While Coleridge was in Bristol in 1814 Cottle for the first time learnt of Coleridge’s addiction to opium, which is rather surprising in one who had known him so intimately during 1795–98 and in 1807. It is remarkable, too, that in the early years of opium taking Coleridge never hid the fact from his friends, but freely corresponded with Tom Wedgwood and others about the effects of opium and kindred drugs, as if it were no secret that he was in the habit of resorting to them. But Cottle now saw that opium had been, in his estimation, the cause of all Coleridge’s failures to apply his great powers to do something of the first order, and deemed it his duty to rate Coleridge for his folly, and wrote him the following letter:
Cottle to Coleridge.[79]
Bristol, April 25, 1814.
Dear Coleridge,
I am conscious of being influenced by the purest motives in addressing to you the following letter. Permit me to remind you that I am the oldest friend you have in Bristol, that I was such when my friendship was of more consequence to you than it is at present, and that at that time you were neither insensible of my kindnesses, nor backward to acknowledge them. I bring these things to your remembrance, to impress on your mind, that it is still a friend who is writing to you; one who ever has been such, and who is now going to give you the most decisive evidence of his sincerity.
When I think of Coleridge, I wish to recall the image of him, such as he appeared in past years; now, how has the baneful use of opium thrown a dark cloud over you and your prospects. I would not say anything needlessly harsh or unkind, but I must be faithful. It is the irresistible voice of conscience. Others may still flatter you, and hang upon your words, but I have another, though a less gracious duty to perform. I see a brother sinning a sin unto death, and shall I not warn him? I see him perhaps on the borders of eternity, in effect, despising his Maker’s law, and yet indifferent to his perilous state!
In recalling what the expectations concerning you once were, and the excellency with which, seven years ago, you wrote and spoke on religious truth,[80] my heart bleeds to see how you are now fallen; and thus to notice, how many exhilarating hopes are almost blasted by your present habits. This is said not to wound, but to arouse you to reflection.

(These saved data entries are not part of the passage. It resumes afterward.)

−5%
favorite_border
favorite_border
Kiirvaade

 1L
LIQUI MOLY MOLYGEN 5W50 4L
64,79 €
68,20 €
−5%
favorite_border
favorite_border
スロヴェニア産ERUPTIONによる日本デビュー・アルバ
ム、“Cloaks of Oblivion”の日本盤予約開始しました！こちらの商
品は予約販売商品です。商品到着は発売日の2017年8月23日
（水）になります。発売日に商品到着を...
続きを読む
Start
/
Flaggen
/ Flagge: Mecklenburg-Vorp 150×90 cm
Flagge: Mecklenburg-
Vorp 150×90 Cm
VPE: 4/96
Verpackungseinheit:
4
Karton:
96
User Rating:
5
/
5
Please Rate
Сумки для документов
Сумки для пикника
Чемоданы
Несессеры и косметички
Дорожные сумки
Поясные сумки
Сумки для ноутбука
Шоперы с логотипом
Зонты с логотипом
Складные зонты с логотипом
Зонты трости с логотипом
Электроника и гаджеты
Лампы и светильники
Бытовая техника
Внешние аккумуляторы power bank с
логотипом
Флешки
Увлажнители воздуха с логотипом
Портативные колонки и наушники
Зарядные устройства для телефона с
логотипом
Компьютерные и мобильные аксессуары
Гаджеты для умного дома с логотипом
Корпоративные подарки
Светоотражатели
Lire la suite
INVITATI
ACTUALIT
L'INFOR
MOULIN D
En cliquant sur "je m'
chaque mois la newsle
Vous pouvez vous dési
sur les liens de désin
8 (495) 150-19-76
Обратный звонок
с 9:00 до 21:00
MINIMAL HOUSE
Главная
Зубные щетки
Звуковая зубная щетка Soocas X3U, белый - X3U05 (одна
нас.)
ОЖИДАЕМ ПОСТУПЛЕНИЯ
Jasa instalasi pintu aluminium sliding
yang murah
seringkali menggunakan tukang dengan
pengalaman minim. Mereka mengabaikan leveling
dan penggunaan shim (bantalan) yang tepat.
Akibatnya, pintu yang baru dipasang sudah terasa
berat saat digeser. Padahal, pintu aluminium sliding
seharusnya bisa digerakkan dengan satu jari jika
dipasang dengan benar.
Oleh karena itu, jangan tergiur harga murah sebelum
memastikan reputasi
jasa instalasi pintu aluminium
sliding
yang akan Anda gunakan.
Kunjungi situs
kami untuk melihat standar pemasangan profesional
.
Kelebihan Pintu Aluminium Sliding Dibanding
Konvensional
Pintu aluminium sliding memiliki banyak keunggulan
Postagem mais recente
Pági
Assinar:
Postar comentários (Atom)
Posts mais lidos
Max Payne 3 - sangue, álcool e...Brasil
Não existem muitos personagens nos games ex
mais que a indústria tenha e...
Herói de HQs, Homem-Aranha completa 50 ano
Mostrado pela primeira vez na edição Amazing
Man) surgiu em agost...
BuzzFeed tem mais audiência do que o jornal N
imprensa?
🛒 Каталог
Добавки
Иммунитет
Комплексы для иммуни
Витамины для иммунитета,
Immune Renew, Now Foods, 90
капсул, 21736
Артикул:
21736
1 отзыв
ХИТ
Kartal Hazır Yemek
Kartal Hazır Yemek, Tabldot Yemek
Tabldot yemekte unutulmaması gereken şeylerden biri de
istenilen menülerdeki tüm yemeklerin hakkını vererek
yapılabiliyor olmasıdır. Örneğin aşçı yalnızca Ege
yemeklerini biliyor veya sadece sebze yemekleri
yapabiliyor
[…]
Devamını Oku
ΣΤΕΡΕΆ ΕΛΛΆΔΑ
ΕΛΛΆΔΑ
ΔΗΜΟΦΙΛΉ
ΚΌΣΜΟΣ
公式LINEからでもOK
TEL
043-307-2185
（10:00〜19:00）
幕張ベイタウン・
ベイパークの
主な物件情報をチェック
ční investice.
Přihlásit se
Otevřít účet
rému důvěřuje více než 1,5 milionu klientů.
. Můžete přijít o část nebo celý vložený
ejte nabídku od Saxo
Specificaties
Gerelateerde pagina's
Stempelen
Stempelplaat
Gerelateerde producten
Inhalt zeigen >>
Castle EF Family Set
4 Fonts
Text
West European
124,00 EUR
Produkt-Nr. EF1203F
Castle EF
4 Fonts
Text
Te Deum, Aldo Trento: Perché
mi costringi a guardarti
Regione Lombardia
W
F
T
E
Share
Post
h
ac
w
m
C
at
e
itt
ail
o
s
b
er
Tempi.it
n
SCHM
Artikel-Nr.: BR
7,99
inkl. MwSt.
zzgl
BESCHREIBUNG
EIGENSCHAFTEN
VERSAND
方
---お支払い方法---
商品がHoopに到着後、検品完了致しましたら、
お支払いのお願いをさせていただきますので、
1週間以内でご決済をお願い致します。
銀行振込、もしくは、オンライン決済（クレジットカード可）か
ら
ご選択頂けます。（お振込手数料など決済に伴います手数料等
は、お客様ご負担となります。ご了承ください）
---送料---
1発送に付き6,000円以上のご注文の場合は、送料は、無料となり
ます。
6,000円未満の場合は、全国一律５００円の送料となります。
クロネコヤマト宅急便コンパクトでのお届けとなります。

I know full well the evidences of the pernicious drug! You cannot be unconscious of the effects, though you may wish to forget the cause. All around you behold the wild eye! the sallow countenance! the tottering step! the trembling hand! the disordered frame! and yet will you not be awakened to a sense of your danger, and I must add, your guilt? Is it a small thing, that one of the finest of human understandings should be lost! That your talents should be buried! That most of the influences to be derived from your present example, should be in direct opposition to right and virtue! It is true you still talk of religion, and profess the warmest admiration of the church and her doctrines, in which it would not be lawful to doubt your sincerity; but can you be unaware, that by your unguarded and inconsistent conduct, you are furnishing arguments to the infidel; giving occasion for the enemy to blaspheme; and (amongst those who imperfectly know you) throwing suspicion over your religious profession! Is not the great test in some measure against you, “By their fruits ye shall know them?” Are there never any calm moments, when you impartially judge of your own actions by their consequences?
Not to reflect on you; not to give you a moment’s needless pain, but, in the spirit of friendship, suffer me to bring to your recollection, some of the sad effects of your undeniable intemperance.
I know you have a correct love of honest independence, without which, there can be no true nobility of mind; and yet for opium, you will sell this treasure, and expose yourself to the liability of arrest, by some “dirty fellow,” to whom you choose to be indebted for “ten pounds!” You had, and still have, an acute sense of moral right and wrong, but is not the feeling sometimes overpowered by self-indulgence? Permit me to remind you, that you are not more suffering in your mind than you are in your body, while you are squandering largely your money in the purchase of opium, which, in the strictest equity, should receive a different direction.